**Supplied material**

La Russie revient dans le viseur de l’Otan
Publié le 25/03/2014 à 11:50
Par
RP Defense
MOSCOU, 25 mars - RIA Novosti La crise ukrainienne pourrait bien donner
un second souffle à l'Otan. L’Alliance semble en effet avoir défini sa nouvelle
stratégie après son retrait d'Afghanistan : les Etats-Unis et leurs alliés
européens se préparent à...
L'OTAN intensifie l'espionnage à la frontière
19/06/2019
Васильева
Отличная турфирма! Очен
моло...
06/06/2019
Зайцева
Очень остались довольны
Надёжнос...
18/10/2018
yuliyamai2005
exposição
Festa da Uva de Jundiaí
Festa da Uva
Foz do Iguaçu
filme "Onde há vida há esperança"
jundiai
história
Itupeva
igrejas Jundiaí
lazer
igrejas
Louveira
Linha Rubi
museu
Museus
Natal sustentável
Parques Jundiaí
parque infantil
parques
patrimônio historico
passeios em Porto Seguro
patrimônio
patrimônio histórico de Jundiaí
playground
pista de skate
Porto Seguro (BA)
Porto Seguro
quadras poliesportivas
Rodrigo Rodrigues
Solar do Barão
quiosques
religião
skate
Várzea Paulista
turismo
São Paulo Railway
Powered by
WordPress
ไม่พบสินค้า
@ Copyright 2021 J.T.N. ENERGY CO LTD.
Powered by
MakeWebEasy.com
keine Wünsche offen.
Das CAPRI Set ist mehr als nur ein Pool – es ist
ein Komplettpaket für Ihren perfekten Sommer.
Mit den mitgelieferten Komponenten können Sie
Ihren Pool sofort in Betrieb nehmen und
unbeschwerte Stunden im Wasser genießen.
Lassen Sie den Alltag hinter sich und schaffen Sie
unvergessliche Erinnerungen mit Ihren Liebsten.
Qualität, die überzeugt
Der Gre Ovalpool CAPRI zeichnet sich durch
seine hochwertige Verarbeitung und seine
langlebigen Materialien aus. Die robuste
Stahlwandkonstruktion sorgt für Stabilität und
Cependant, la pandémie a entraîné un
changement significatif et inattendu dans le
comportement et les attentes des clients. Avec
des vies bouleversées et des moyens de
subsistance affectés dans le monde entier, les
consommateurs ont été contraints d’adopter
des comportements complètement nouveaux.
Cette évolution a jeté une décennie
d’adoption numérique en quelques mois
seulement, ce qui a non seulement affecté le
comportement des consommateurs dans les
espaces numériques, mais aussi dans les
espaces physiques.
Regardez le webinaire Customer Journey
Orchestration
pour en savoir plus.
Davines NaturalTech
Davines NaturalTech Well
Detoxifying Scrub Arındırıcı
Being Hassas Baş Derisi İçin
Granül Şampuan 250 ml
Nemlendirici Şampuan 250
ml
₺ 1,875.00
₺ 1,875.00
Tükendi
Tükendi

**What the task requires**
Copy out, character for character, everything in the items above from their first line down to and including the line containing "comportement des consommateurs dans les".

**Solution to this exercise**
La Russie revient dans le viseur de l’Otan
Publié le 25/03/2014 à 11:50
Par
RP Defense
MOSCOU, 25 mars - RIA Novosti La crise ukrainienne pourrait bien donner
un second souffle à l'Otan. L’Alliance semble en effet avoir défini sa nouvelle
stratégie après son retrait d'Afghanistan : les Etats-Unis et leurs alliés
européens se préparent à...
L'OTAN intensifie l'espionnage à la frontière
19/06/2019
Васильева
Отличная турфирма! Очен
моло...
06/06/2019
Зайцева
Очень остались довольны
Надёжнос...
18/10/2018
yuliyamai2005
exposição
Festa da Uva de Jundiaí
Festa da Uva
Foz do Iguaçu
filme "Onde há vida há esperança"
jundiai
história
Itupeva
igrejas Jundiaí
lazer
igrejas
Louveira
Linha Rubi
museu
Museus
Natal sustentável
Parques Jundiaí
parque infantil
parques
patrimônio historico
passeios em Porto Seguro
patrimônio
patrimônio histórico de Jundiaí
playground
pista de skate
Porto Seguro (BA)
Porto Seguro
quadras poliesportivas
Rodrigo Rodrigues
Solar do Barão
quiosques
religião
skate
Várzea Paulista
turismo
São Paulo Railway
Powered by
WordPress
ไม่พบสินค้า
@ Copyright 2021 J.T.N. ENERGY CO LTD.
Powered by
MakeWebEasy.com
keine Wünsche offen.
Das CAPRI Set ist mehr als nur ein Pool – es ist
ein Komplettpaket für Ihren perfekten Sommer.
Mit den mitgelieferten Komponenten können Sie
Ihren Pool sofort in Betrieb nehmen und
unbeschwerte Stunden im Wasser genießen.
Lassen Sie den Alltag hinter sich und schaffen Sie
unvergessliche Erinnerungen mit Ihren Liebsten.
Qualität, die überzeugt
Der Gre Ovalpool CAPRI zeichnet sich durch
seine hochwertige Verarbeitung und seine
langlebigen Materialien aus. Die robuste
Stahlwandkonstruktion sorgt für Stabilität und
Cependant, la pandémie a entraîné un
changement significatif et inattendu dans le
comportement et les attentes des clients. Avec
des vies bouleversées et des moyens de
subsistance affectés dans le monde entier, les
consommateurs ont été contraints d’adopter
des comportements complètement nouveaux.
Cette évolution a jeté une décennie
d’adoption numérique en quelques mois
seulement, ce qui a non seulement affecté le
comportement des consommateurs dans les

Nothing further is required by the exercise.